Carr turned it over, revealing a red rose logo. He had seen this before, the Red Rose Lounge, down by the waterfront. It was one of the oldest pubs in the city, built before the shiny towerblocks and renovated lofts started crowding in. If there were any answers, they might be there.

“Appreciate it, Ray. Looks like I have a hot date down at the harbor.”

Ray chuckled, walking Carruthers out to the front entrance.

“Take care, Carr. I’ve got to get back to the grind.”
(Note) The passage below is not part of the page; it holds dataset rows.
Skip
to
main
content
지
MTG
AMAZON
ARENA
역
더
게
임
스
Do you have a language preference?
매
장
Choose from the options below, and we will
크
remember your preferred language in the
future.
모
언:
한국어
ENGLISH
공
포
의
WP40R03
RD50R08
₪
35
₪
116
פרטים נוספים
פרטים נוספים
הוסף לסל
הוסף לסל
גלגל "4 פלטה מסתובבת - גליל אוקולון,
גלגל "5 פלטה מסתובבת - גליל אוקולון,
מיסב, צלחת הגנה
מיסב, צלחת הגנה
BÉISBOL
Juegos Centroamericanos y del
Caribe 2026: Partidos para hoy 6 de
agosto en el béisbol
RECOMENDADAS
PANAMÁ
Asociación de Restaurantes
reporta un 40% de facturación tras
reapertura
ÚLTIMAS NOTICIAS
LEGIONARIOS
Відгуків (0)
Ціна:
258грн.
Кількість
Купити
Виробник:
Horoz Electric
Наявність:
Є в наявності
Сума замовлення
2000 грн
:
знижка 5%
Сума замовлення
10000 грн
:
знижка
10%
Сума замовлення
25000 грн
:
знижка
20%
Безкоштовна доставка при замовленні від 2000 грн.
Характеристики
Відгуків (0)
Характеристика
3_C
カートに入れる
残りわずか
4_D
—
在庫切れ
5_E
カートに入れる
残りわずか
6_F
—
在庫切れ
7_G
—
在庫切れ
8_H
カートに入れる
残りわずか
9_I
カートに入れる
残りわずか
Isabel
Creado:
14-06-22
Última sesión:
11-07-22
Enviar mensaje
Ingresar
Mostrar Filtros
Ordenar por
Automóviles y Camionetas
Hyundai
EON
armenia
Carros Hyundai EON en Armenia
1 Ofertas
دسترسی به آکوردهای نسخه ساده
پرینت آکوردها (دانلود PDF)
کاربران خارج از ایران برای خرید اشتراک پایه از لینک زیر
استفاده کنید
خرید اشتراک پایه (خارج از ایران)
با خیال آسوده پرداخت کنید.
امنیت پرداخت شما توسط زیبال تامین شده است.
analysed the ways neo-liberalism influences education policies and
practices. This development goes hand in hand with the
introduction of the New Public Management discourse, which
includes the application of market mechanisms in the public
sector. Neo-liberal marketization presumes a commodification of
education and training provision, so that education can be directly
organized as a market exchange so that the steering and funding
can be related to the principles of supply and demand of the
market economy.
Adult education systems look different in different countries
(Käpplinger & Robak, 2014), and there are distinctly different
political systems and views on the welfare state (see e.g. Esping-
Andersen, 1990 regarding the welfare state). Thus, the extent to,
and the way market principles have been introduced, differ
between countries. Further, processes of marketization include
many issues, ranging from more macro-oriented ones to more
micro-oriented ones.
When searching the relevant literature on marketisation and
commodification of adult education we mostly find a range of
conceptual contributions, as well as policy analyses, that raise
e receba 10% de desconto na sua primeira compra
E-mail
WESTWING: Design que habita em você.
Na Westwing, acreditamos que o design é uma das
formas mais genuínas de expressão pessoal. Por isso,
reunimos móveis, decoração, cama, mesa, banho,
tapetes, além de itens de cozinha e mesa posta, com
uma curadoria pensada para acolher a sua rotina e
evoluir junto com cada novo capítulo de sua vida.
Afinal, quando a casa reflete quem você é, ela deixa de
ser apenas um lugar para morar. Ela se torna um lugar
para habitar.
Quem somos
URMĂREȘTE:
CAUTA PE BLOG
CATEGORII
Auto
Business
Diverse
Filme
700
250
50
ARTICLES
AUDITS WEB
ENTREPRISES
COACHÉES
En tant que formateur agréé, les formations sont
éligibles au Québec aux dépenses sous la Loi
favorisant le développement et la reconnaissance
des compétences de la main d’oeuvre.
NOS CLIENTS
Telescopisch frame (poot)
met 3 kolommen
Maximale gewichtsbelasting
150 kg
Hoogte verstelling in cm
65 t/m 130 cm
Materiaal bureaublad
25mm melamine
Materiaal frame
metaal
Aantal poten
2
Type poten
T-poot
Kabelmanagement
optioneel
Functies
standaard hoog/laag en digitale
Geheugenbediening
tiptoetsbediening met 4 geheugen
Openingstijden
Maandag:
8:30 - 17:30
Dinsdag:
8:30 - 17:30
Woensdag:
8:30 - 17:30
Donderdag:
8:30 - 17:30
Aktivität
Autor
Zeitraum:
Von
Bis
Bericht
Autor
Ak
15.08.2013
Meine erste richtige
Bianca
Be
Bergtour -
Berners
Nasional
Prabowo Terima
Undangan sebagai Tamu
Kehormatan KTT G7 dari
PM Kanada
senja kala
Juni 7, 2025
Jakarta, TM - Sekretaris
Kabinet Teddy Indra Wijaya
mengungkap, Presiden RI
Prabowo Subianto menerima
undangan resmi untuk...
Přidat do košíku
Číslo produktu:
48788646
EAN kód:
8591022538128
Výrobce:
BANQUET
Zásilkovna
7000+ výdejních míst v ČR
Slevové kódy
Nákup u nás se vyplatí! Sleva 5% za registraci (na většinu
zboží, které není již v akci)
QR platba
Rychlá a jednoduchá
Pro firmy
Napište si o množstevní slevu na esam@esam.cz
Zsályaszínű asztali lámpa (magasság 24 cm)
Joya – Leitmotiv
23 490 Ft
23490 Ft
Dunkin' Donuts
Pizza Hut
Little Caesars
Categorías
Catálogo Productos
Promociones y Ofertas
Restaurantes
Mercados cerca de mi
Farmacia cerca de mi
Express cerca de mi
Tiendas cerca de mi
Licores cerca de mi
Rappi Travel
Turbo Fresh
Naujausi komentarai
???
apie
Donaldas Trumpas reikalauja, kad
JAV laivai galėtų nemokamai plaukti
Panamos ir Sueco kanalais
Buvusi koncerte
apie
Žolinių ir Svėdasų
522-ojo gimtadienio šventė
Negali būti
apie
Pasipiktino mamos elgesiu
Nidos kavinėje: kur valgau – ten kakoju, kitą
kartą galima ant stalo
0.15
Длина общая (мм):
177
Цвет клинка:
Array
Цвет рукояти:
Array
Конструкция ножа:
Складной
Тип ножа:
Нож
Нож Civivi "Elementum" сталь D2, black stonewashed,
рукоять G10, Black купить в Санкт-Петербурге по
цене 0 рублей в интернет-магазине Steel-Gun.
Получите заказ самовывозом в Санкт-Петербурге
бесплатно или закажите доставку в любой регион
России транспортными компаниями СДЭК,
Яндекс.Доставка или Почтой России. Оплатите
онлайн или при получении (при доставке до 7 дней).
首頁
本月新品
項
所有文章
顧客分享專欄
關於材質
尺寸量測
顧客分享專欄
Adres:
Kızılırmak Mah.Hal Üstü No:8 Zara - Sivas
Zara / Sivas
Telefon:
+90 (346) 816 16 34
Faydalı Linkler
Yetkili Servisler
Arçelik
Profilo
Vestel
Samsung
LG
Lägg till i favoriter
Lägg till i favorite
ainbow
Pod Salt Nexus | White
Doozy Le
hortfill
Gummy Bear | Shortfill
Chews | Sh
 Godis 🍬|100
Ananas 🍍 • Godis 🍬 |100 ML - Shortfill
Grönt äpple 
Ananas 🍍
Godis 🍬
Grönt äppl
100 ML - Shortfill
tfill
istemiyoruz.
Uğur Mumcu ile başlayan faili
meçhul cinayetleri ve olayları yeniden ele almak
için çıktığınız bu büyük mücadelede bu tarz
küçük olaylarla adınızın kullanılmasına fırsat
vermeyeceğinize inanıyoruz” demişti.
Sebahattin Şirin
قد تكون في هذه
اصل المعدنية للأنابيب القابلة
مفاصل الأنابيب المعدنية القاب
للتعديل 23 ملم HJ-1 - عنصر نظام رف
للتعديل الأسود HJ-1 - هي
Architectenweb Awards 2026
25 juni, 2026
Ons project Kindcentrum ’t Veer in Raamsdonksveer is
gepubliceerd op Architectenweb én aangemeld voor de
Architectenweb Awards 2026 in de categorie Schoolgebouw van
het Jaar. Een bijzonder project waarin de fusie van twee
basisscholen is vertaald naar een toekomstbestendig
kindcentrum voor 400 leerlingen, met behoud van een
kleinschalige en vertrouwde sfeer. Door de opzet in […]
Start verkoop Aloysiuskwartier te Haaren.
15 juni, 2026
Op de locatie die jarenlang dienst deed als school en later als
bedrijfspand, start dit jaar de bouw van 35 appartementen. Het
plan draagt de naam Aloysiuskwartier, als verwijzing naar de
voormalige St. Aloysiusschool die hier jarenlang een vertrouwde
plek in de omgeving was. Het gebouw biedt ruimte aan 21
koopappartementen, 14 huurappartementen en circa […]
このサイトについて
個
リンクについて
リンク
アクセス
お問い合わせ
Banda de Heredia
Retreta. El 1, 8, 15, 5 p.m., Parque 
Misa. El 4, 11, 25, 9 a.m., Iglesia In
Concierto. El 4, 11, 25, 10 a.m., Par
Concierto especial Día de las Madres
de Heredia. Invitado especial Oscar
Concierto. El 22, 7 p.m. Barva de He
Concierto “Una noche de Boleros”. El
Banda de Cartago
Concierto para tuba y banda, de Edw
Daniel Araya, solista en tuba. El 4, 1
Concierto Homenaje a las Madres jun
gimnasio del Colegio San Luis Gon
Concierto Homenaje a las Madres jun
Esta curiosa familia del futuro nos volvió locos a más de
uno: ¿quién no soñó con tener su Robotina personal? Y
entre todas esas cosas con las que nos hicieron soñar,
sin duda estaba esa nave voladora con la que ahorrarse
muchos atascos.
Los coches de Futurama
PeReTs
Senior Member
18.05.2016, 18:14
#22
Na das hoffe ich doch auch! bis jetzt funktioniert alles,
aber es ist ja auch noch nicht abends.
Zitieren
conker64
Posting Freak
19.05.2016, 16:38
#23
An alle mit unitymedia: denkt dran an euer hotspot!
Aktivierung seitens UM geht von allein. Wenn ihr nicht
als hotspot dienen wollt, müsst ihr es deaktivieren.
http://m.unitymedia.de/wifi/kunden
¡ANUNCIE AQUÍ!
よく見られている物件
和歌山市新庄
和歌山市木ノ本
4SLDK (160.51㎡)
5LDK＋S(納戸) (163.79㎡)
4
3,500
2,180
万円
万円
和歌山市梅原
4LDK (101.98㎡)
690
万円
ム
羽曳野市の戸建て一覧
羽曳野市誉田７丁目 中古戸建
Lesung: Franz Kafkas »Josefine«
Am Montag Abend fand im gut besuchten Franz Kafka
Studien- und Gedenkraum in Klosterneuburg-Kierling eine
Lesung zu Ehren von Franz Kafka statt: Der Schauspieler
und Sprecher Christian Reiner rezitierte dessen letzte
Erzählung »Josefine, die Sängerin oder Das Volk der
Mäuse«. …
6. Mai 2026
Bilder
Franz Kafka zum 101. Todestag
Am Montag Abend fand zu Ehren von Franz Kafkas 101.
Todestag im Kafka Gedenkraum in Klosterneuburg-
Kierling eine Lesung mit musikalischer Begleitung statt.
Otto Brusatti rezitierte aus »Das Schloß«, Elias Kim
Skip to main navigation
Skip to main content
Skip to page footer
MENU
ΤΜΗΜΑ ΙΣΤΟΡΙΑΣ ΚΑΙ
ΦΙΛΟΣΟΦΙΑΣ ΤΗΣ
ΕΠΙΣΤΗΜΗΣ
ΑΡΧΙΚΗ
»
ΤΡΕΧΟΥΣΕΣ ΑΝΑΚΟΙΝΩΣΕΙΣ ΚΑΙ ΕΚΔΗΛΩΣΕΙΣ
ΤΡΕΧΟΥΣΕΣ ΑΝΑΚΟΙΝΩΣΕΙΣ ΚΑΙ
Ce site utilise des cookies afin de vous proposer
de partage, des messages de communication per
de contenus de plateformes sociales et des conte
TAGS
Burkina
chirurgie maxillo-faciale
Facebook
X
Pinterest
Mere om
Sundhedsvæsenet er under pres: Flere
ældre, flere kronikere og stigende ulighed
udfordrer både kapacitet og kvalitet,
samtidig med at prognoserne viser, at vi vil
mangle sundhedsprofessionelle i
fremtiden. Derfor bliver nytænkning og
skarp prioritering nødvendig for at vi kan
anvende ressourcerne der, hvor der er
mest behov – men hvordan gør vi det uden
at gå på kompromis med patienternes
“Absolutely. If I need anything else, I’ll let you know.”, Carr tipped his hat and walked to his trusty steed. Closing the door, he started the engine and shifted into reverse, backing out of his spot. The waterfront wasn’t too far. The sun was setting, warm colors caught by the cloudy skies.

Looked like rain.

“That would be the least of my problems.”, Carr said to no one, turning things over in his mind. He wondered about the last moments, how the body ended up in that state. Where it was recovered wasn’t too far from the Red Rose, which would explain why no one called it in.

The waterfront wasn’t exactly the safest place in town. Marginal by day, and increasingly dodgy at night.

Carruthers pulled on to the elevated expressway, engine thrumming. Overhead, street lights winked on, casting shadows on the roadway.

Whatever it was, Carr hoped not to meet it in a dark alley.